▶ **What the task requires**:
The lines to be set down run from the line containing "right hip: (109, 102, -5)" through the final line of the data below; print them exactly and print nothing else.

▶ **Entries provided**:

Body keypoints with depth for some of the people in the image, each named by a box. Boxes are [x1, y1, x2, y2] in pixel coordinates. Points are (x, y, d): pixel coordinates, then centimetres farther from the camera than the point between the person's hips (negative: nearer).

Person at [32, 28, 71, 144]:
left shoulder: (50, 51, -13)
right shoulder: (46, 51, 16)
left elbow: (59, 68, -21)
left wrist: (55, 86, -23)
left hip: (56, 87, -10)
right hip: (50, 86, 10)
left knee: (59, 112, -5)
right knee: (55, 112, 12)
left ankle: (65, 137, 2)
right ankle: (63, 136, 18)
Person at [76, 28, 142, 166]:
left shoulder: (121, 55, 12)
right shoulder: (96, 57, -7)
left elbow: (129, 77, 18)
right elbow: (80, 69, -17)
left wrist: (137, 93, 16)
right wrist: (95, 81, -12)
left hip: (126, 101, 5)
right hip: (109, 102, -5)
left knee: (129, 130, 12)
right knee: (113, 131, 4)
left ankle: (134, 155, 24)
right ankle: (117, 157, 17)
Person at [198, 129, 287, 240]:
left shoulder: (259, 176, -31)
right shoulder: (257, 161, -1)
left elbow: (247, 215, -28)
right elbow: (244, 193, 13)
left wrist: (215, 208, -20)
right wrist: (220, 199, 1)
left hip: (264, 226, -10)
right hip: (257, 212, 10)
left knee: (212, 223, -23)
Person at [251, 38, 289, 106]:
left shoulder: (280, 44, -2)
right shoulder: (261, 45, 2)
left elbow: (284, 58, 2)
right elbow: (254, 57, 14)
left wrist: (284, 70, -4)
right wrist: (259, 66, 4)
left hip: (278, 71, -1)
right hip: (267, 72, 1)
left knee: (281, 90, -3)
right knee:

▶ **Final answer**:
right hip: (109, 102, -5)
left knee: (129, 130, 12)
right knee: (113, 131, 4)
left ankle: (134, 155, 24)
right ankle: (117, 157, 17)
Person at [198, 129, 287, 240]:
left shoulder: (259, 176, -31)
right shoulder: (257, 161, -1)
left elbow: (247, 215, -28)
right elbow: (244, 193, 13)
left wrist: (215, 208, -20)
right wrist: (220, 199, 1)
left hip: (264, 226, -10)
right hip: (257, 212, 10)
left knee: (212, 223, -23)
Person at [251, 38, 289, 106]:
left shoulder: (280, 44, -2)
right shoulder: (261, 45, 2)
left elbow: (284, 58, 2)
right elbow: (254, 57, 14)
left wrist: (284, 70, -4)
right wrist: (259, 66, 4)
left hip: (278, 71, -1)
right hip: (267, 72, 1)
left knee: (281, 90, -3)
right knee:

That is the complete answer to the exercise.